Q: What are some of the disadvantages of Chapter 7 bankruptcy?
A: Chapter 7 bankruptcy can only be filed once within a Congressionally-mandated period of time. If the debtor gets into even worse financial trouble down the road, then he may not be able to obtain relief through Chapter 7 for his new financial problems. Another negative consequence of Chapter 7 bankruptcy is that some or all of the debtor's assets may be taken away by the bankruptcy court in order to pay off his debts. However, many of the debtor's essential assets are exempt from being taken away by the bankruptcy court. (Consult with your attorney for details.)
Q: What is a "homestead exemption"?
A: As was already mentioned, certain property is exempt from execution to satisfy a court judgment against you. In other words, that property cannot be legally seized to satisfy a debt. In Texas, most people's houses are subject to an unlimited exemption, known as the "homestead exemption" (See Texas Property Code Sec. 41.001 and 41.002). In Chapter 7 bankruptcy, Texans have the option of choosing their state property exemptions, which includes the homestead exemption. If you are eligible, this allows you to file for Chapter 7 bankruptcy in Texas and keep your house, no matter how much it is worth. You should consult with an attorney when deciding whether choosing your state property exemptions in a Chapter 7 case is right for you.
Q: How long does the typical Chapter 7 Bankruptcy take?
A: The average Chapter 7 bankruptcy process takes about 4 to 6 months.
Q: Do I have to go to court when I declare Chapter 7 Bankruptcy?
A: A couple of weeks after you file for bankruptcy, you will receive a notice from the bankruptcy court to attend a meeting of creditors. This meeting is scheduled under Section 341a of the bankruptcy code. The bankruptcy court will also notify the creditors you listed in your bankruptcy papers. A trustee runs the meeting and, after swearing you in, may ask you questions about your bankruptcy and the documents you filed. The questioning by the trustee usually only lasts for a few minutes. Although they are free to do so, creditors rarely attend this meeting, but, if they do, they will also have an opportunity to question you under oath. In most Chapter 7 Bankruptcy cases, this is the debtor's first and only visit to the courthouse.
Q: What is a "trustee"?
A: The trustee is an official appointed by the bankruptcy court to exercise control over your property and debts. The trustee manages your case while it is in the court. The trustee and his assistants will examine the papers you submit to the court and look for non-exempt property to sell for the benefit of your creditors.
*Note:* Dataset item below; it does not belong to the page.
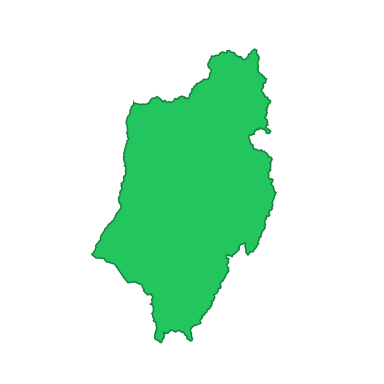 the district of Calingasta, San Juan, Argentina, rotated 194°
{"feature_id": "61730980B6490927359782", "entity_name": "Calingasta", "entity_type": "district", "adm_level": 2, "iso_a3": "ARG", "parent_name": "Argentina", "parent_adm1": "San Juan", "projection": "orthographic", "projection_center": [-70.115, -31.449], "detail": "fine", "context": "isolated", "style": "filled", "palette": "green", "viewbox_px": 384, "rotation_deg": 194, "n_neighbors": 0, "source": "geoboundaries", "source_scale": "gbopen_adm2", "svg_char_len": 6065}
<svg xmlns="http://www.w3.org/2000/svg" viewBox="0 0 384 384"><g transform="rotate(194 192 192)"><path d="M186.7,38.3L185.4,38.4L185.0,39.4L185.4,40.4L184.6,41.4L184.8,42.5L184.7,43.1L184.1,43.3L183.9,44.3L184.3,47.2L185.7,48.5L185.0,49.2L182.7,48.5L180.9,49.5L179.7,52.0L178.6,53.1L174.2,52.2L171.3,54.6L167.8,53.4L166.4,54.2L164.1,51.6L162.0,50.8L161.5,48.7L157.6,47.1L156.1,48.0L156.4,48.9L156.0,50.0L157.5,51.5L158.5,55.3L159.5,56.0L160.3,59.2L159.6,59.7L158.2,62.6L156.6,63.3L151.6,66.9L153.4,69.6L151.9,71.5L152.1,72.4L151.4,72.9L152.1,74.6L150.2,75.7L150.2,77.3L148.7,78.8L148.6,81.0L148.1,82.0L146.7,82.8L146.6,84.4L145.8,85.5L145.4,89.0L146.6,89.9L146.1,90.8L145.1,91.2L144.4,94.2L144.7,95.9L145.9,97.9L144.1,99.0L143.3,100.1L142.7,102.3L142.9,104.7L141.2,105.5L140.8,107.1L142.4,108.7L142.0,109.6L142.1,111.2L141.6,112.5L140.4,113.2L140.3,114.6L139.3,116.9L139.1,120.0L137.3,123.9L137.3,124.7L138.1,125.5L138.3,127.4L140.0,128.3L140.6,129.4L139.5,132.8L140.1,133.0L140.6,134.4L140.1,136.0L141.1,136.5L141.7,135.9L142.5,136.1L143.2,137.1L143.4,138.9L142.6,139.6L141.6,139.0L140.1,139.5L137.5,139.0L136.8,141.6L135.4,142.3L135.4,143.2L134.6,143.9L132.3,147.7L132.3,148.4L133.0,149.0L132.7,150.5L133.1,151.1L131.6,153.3L130.2,153.5L128.6,155.2L127.9,155.1L127.3,154.0L127.6,152.9L127.2,151.5L126.0,150.0L125.1,146.6L122.5,144.4L121.5,146.8L120.3,148.3L119.0,148.5L117.8,149.4L118.0,151.1L117.6,151.9L116.7,152.4L116.6,153.5L115.8,155.0L115.9,156.0L114.9,158.2L116.1,159.1L115.3,161.9L115.9,163.7L114.8,164.4L114.1,165.6L114.8,166.4L114.3,169.3L114.6,169.8L112.4,174.5L113.2,177.6L112.9,178.3L114.0,179.2L114.1,180.7L114.6,181.0L114.3,182.5L113.3,183.9L114.1,186.6L112.1,186.7L111.0,188.3L112.3,190.2L111.9,191.0L112.3,192.0L112.0,192.8L110.7,193.7L110.0,195.3L110.8,196.3L110.3,199.0L111.9,200.2L111.3,201.2L111.5,202.8L110.8,206.7L111.3,208.5L110.3,209.6L110.9,211.1L110.3,211.8L112.5,212.6L113.1,214.5L114.2,215.9L114.3,216.7L117.0,218.6L117.4,219.5L116.7,220.1L116.4,223.5L118.1,224.0L119.3,223.4L121.5,224.9L121.6,227.2L122.5,229.1L121.0,232.5L121.5,232.7L122.0,236.6L122.7,237.3L122.3,238.6L123.3,239.2L122.4,241.6L122.3,243.6L123.7,244.7L126.0,244.9L128.6,247.5L129.9,248.2L131.3,248.2L131.6,248.9L133.0,248.3L134.8,249.6L135.3,249.1L138.1,248.3L139.8,248.9L142.3,248.8L143.2,249.6L144.1,252.3L146.7,253.2L146.7,253.7L147.6,254.2L148.6,256.9L149.6,257.6L150.1,258.7L150.3,261.0L149.3,261.5L148.2,261.4L147.3,262.6L145.7,263.0L146.0,264.2L145.7,265.0L145.8,267.0L144.5,267.5L144.1,268.9L143.3,268.4L142.0,268.9L141.3,270.7L140.5,270.8L139.5,270.1L136.9,270.4L136.8,269.9L135.2,269.4L134.5,267.4L133.0,267.2L131.3,267.4L131.3,268.4L130.6,269.0L130.4,269.9L131.9,271.1L133.7,271.5L136.2,273.1L136.2,274.0L135.7,274.9L134.6,275.4L135.9,277.4L135.5,278.1L137.1,280.6L137.6,280.5L138.1,281.2L138.7,281.0L139.7,281.7L139.6,282.5L138.5,283.4L138.3,284.8L138.8,285.6L138.2,287.0L139.3,288.4L139.0,289.9L140.1,290.9L139.0,292.9L139.6,294.3L138.0,297.1L137.6,298.8L138.1,299.6L140.6,300.2L141.0,301.4L141.9,302.1L144.3,302.0L144.8,303.5L145.8,303.8L146.7,305.3L148.7,306.3L149.2,307.4L149.0,309.1L148.1,310.2L148.0,311.5L149.3,313.8L148.7,314.9L147.7,315.0L147.0,316.8L147.3,318.0L147.2,320.0L149.2,319.9L149.7,321.2L151.2,321.6L151.9,322.6L154.6,323.2L155.7,324.3L156.9,324.7L157.3,326.6L158.4,328.0L157.7,329.0L159.7,333.8L159.2,336.1L159.5,336.6L159.2,337.4L159.4,338.9L160.2,339.4L161.0,340.9L162.1,341.1L163.2,342.5L163.4,345.2L165.3,345.7L166.3,345.4L166.6,344.5L168.2,342.9L168.8,340.1L170.4,339.5L170.4,337.0L172.8,332.9L175.2,333.3L177.2,335.2L179.0,334.5L179.6,334.9L180.9,334.6L183.6,336.2L184.2,337.2L188.4,337.3L190.1,338.4L192.3,337.4L191.9,336.5L192.8,335.0L196.1,335.4L197.1,334.7L198.7,333.0L199.1,331.3L200.1,330.5L201.7,330.5L203.8,328.8L205.8,328.8L206.0,326.1L207.0,323.8L206.5,321.9L207.4,321.5L207.5,320.2L207.3,318.9L205.9,316.7L205.2,316.7L202.7,315.0L202.7,313.5L203.4,311.3L203.0,308.6L203.2,307.2L204.0,305.0L208.0,304.1L209.2,301.9L210.1,301.4L211.9,299.1L214.1,298.0L214.1,296.5L214.7,295.2L215.5,295.0L216.0,292.3L217.2,291.6L216.4,290.4L216.9,288.0L217.9,285.9L217.5,284.1L217.8,282.9L219.1,281.6L219.9,281.9L221.9,281.0L221.9,282.1L222.2,282.4L225.2,282.5L227.8,280.5L228.0,278.9L231.2,278.5L231.8,275.9L233.7,273.9L236.0,274.1L238.0,272.8L238.9,273.7L240.8,274.2L241.6,272.6L242.1,272.6L245.8,275.0L249.2,276.1L250.8,273.9L253.4,273.4L253.7,272.3L254.4,271.5L255.0,268.6L257.0,266.4L260.0,265.3L260.7,265.5L263.7,264.3L269.9,264.3L270.1,264.6L269.9,262.1L271.1,260.6L271.5,259.2L271.2,257.4L272.0,256.1L271.0,254.0L271.3,253.6L271.1,252.4L272.3,250.3L272.9,247.7L272.5,246.0L272.9,244.9L272.5,242.6L271.3,241.5L269.4,236.2L269.5,232.9L268.2,232.0L267.9,229.8L266.6,229.1L266.4,228.5L267.3,225.7L266.8,223.4L267.4,222.9L267.2,220.4L267.6,216.8L267.2,215.5L267.6,214.1L267.2,212.0L266.5,210.9L267.1,209.5L266.3,208.9L266.1,206.7L265.2,206.2L265.0,204.7L263.4,203.1L263.8,201.0L262.4,200.8L262.1,200.2L261.6,196.2L261.1,195.7L261.3,195.1L260.4,193.3L260.8,191.8L261.4,191.4L261.1,190.8L262.0,190.1L260.8,186.2L262.7,183.1L261.8,182.6L262.4,181.1L261.4,180.5L261.2,179.0L260.6,178.2L260.8,177.1L261.9,175.8L261.5,174.9L261.9,173.9L260.8,170.9L261.8,169.3L261.6,167.7L260.1,164.1L258.0,162.3L257.2,160.1L257.2,158.3L258.1,157.4L258.5,155.5L259.9,153.2L261.1,146.2L263.3,142.9L263.4,141.7L265.3,140.4L265.1,139.5L265.8,138.3L265.8,136.7L266.8,136.4L267.6,135.0L267.7,132.9L269.3,128.9L269.7,126.7L269.7,125.1L268.9,123.3L270.2,122.0L270.5,120.0L271.3,119.5L272.5,116.3L271.7,114.8L272.0,111.8L274.0,107.1L269.4,104.9L261.4,106.2L258.4,103.7L249.6,103.4L236.9,92.0L232.1,88.5L225.9,91.0L218.0,89.6L217.0,87.6L215.1,85.8L214.9,84.3L212.8,82.9L211.0,82.3L210.5,81.4L206.9,83.1L206.7,82.1L204.8,81.2L204.3,80.1L205.2,78.0L204.0,75.2L204.1,73.5L205.9,73.0L203.3,72.9L202.1,71.9L200.6,67.2L201.5,64.2L200.3,63.2L200.0,61.7L198.1,59.4L198.3,57.6L196.1,56.8L194.8,55.7L194.6,54.2L193.0,50.9L193.4,49.8L193.1,48.3L193.5,47.9L193.6,44.7L192.6,40.8L190.6,39.9L187.6,39.4L186.7,38.3Z" fill="#22c55e" stroke="#15803d" stroke-width="1.5"/></g></svg>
Q: How soon after I file for Chapter 7 Bankruptcy can I expect to get any legal relief from creditors and bill collectors?
A: By filing your bankruptcy petition, a federal court order, known as the "automatic stay", is created that will require most of your creditors to stop all collection efforts.
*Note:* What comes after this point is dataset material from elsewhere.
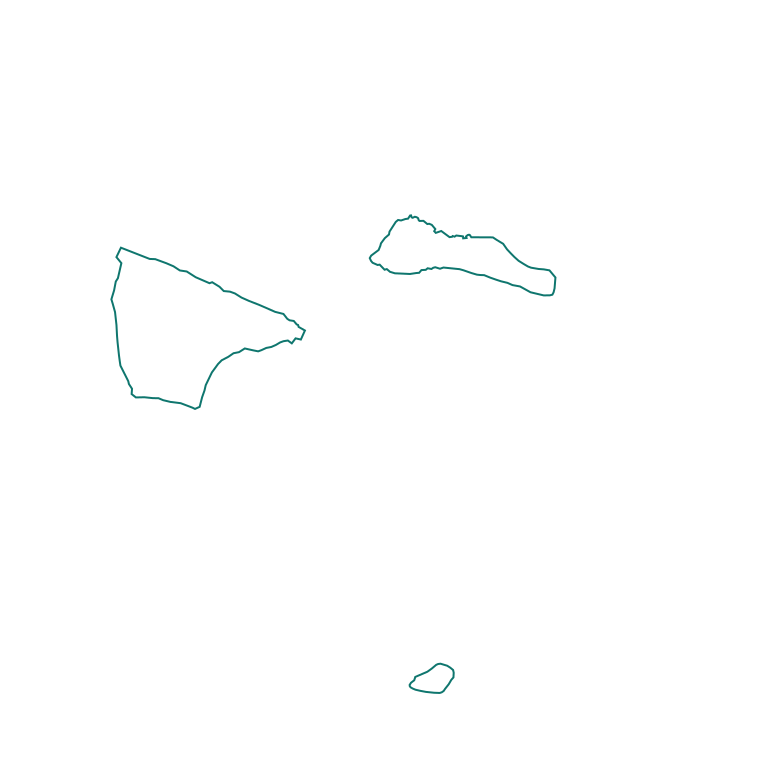 outline of Parem, Federated States of Micronesia, rotated 230°
{"feature_id": "79324940B22754223687783", "entity_name": "Parem", "entity_type": "district", "adm_level": 2, "iso_a3": "FSM", "parent_name": "Federated States of Micronesia", "parent_adm1": "", "projection": "mercator", "projection_center": [151.781, 7.352], "detail": "fine", "context": "isolated", "style": "outline", "palette": "teal", "viewbox_px": 768, "rotation_deg": 230, "n_neighbors": 0, "source": "geoboundaries", "source_scale": "gbopen_adm2", "svg_char_len": 2664}
<svg xmlns="http://www.w3.org/2000/svg" viewBox="0 0 768 768"><g transform="rotate(230 384 384)"><path d="M494.4,242.3L497.7,246.7L503.5,259.6L506.0,269.8L506.5,274.9L504.9,282.2L504.3,288.5L501.6,293.4L500.7,300.2L493.9,305.4L489.9,308.6L488.7,311.9L487.3,317.0L484.8,321.5L483.4,326.3L482.6,331.2L481.4,334.5L479.1,338.3L474.4,339.5L475.8,345.6L471.5,348.9L475.8,357.8L482.6,355.3L484.4,356.1L485.8,355.4L490.3,355.4L493.5,352.6L496.1,351.8L502.3,352.0L509.2,347.0L525.1,339.1L534.2,334.1L541.8,330.4L549.2,328.0L553.7,325.4L558.2,321.0L559.3,320.9L564.2,320.5L572.4,317.8L573.4,315.1L586.8,308.4L597.0,305.2L602.2,300.6L609.5,298.4L616.4,294.9L626.7,289.0L630.4,284.9L657.5,270.1L653.2,260.6L645.4,260.5L636.1,248.2L634.9,244.4L629.2,237.4L624.1,229.6L619.9,227.8L612.0,224.2L601.2,217.0L592.3,210.3L587.2,206.7L576.0,199.2L571.1,196.1L567.5,193.9L550.5,189.9L548.0,188.6L542.3,187.9L538.5,184.2L533.2,185.3L527.9,191.9L521.6,198.0L518.1,202.1L513.6,204.4L507.4,209.0L506.5,209.9L500.0,215.9L492.7,220.0L488.9,222.1L486.4,223.2L485.0,228.1L490.8,236.2L494.4,242.3ZM498.3,502.2L500.6,500.2L500.6,497.2L497.2,486.2L495.3,483.9L495.2,478.4L493.7,472.1L492.2,470.0L490.1,466.0L490.3,462.4L490.6,456.7L489.6,454.0L486.6,453.2L484.2,453.2L479.3,455.6L478.2,457.4L471.2,457.9L470.2,460.0L466.1,460.7L461.8,463.5L457.6,468.1L451.6,474.6L448.3,480.0L446.6,482.4L447.2,485.9L444.6,489.4L444.6,491.8L441.6,494.3L441.4,496.4L440.5,498.3L436.3,501.0L435.0,504.4L423.4,515.7L420.0,518.0L412.8,522.3L408.0,525.5L405.6,527.8L403.0,530.7L397.1,533.8L391.9,536.9L387.4,539.7L382.1,543.6L377.2,546.0L371.3,550.9L360.1,555.2L349.2,563.3L345.3,568.1L344.2,570.4L345.2,572.8L347.6,576.1L355.4,583.8L364.7,583.8L369.1,580.1L372.7,576.4L378.6,571.4L381.5,569.8L386.0,568.2L391.9,566.3L397.6,565.5L402.7,565.1L408.0,564.8L414.8,565.4L421.8,563.0L426.2,561.7L428.3,559.4L430.2,557.1L440.3,545.2L442.9,545.5L443.7,545.1L444.3,543.8L444.3,541.7L442.8,541.1L444.7,538.3L446.2,539.4L446.9,538.9L451.3,534.8L451.5,532.8L453.2,531.7L453.0,530.8L454.4,528.6L464.4,526.2L466.5,520.8L468.8,520.7L469.7,522.9L475.2,522.9L477.7,521.6L478.7,520.0L483.6,519.1L486.1,516.0L487.2,515.9L489.1,516.7L490.8,516.2L492.3,515.1L492.9,512.8L493.9,512.3L495.8,513.1L496.3,512.3L495.2,508.7L496.6,506.5L498.3,502.2ZM139.5,219.7L137.6,216.7L137.8,212.7L137.0,210.2L135.9,209.5L134.5,209.4L132.1,210.3L129.6,211.6L125.6,214.6L121.2,218.2L115.3,223.9L111.5,228.1L110.7,230.1L110.5,232.4L111.2,234.8L112.4,240.6L114.1,245.4L114.6,248.6L118.0,251.8L120.5,253.1L124.2,252.4L127.6,251.3L133.4,247.5L134.7,245.5L135.3,243.5L135.3,237.6L135.7,232.3L139.5,219.7Z" fill="none" stroke="#0f766e" stroke-width="2"/></g></svg>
Frequently Asked Questions: Bankruptcy Reform Act of 2005
Q: Is bankruptcy still available?
A: Yes. Many people still qualify for Chapter 7 Bankruptcy under the new law, and Chapter 13 is still available for those who no longer qualify for Chapter 7.
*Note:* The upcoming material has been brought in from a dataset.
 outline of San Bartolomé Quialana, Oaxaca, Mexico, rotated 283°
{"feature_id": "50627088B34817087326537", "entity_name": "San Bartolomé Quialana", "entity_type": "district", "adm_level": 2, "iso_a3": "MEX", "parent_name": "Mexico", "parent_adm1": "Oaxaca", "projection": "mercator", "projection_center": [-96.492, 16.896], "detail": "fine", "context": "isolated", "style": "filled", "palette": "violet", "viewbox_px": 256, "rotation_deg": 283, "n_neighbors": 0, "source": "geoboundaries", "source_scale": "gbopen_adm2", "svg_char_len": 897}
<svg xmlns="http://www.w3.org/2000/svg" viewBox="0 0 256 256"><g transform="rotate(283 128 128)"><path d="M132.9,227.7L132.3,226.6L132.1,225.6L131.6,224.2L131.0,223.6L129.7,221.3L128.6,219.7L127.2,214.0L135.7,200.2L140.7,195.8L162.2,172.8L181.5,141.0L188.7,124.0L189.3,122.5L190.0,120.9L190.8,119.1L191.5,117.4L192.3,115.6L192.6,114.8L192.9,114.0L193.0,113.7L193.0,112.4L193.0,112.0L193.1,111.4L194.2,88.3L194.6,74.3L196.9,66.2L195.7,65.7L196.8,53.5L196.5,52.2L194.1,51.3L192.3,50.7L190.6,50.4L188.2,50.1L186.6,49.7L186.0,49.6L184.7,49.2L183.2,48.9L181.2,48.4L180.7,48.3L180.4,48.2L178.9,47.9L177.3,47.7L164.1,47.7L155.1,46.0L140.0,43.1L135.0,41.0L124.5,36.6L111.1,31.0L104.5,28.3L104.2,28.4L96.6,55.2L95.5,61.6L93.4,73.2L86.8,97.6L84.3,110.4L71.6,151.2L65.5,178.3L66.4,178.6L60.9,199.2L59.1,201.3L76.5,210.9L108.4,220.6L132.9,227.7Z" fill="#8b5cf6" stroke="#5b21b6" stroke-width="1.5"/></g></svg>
Q: What were some of the changes to the bankruptcy law?
A: For Chapter 7, the new major legal barrier to receiving a discharge is an income means test. If a debtor has made more than a certain amount of money in the past 6 months, and his debts are primarily consumer debts, then his case may be converted to a Chapter 13 case. (Consult with an attorney to determine what your options are.) Also, under the new law, a debtor must undergo credit counseling before filing a Chapter 7 or Chapter 13 bankruptcy case. Also, people who have recently moved to Texas may not be able to claim certain Texas property exemptions, such as the homestead exemption, in a bankruptcy case.
Q: Does the new law require lawyers to post certain language on their websites and advertisements?
A: Although some question its legality, attorneys are supposed to say this: "We are a debt relief agency. We help people file for bankruptcy relief under the bankruptcy code."